====== Dataset entries

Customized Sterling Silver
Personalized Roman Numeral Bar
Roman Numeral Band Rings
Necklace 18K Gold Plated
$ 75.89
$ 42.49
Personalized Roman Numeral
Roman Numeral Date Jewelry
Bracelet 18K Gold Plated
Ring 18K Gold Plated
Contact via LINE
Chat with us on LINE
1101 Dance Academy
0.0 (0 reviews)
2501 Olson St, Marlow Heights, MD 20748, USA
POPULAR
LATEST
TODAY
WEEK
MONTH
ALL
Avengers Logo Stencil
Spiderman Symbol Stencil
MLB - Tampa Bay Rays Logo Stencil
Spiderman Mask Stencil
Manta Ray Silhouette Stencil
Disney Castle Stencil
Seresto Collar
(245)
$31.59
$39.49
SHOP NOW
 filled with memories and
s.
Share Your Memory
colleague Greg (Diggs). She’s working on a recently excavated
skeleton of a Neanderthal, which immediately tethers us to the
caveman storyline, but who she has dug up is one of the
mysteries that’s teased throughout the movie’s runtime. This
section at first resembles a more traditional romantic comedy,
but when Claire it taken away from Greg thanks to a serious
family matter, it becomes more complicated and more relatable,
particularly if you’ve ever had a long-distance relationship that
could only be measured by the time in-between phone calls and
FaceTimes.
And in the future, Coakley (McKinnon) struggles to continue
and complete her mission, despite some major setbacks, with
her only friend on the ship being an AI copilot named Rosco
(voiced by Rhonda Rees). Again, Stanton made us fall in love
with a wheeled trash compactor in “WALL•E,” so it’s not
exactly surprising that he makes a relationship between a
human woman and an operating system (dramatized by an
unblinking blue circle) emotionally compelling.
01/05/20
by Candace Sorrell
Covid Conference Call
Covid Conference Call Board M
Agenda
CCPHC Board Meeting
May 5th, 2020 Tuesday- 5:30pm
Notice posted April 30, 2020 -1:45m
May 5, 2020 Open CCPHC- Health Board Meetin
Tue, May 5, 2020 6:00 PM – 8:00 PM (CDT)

============

Reproduce verbatim the lines of the rows above, starting from the very first line and ending with the line containing "Contact via LINE", inclusive.

*Solved exercise*
Customized Sterling Silver
Personalized Roman Numeral Bar
Roman Numeral Band Rings
Necklace 18K Gold Plated
$ 75.89
$ 42.49
Personalized Roman Numeral
Roman Numeral Date Jewelry
Bracelet 18K Gold Plated
Ring 18K Gold Plated
Contact via LINE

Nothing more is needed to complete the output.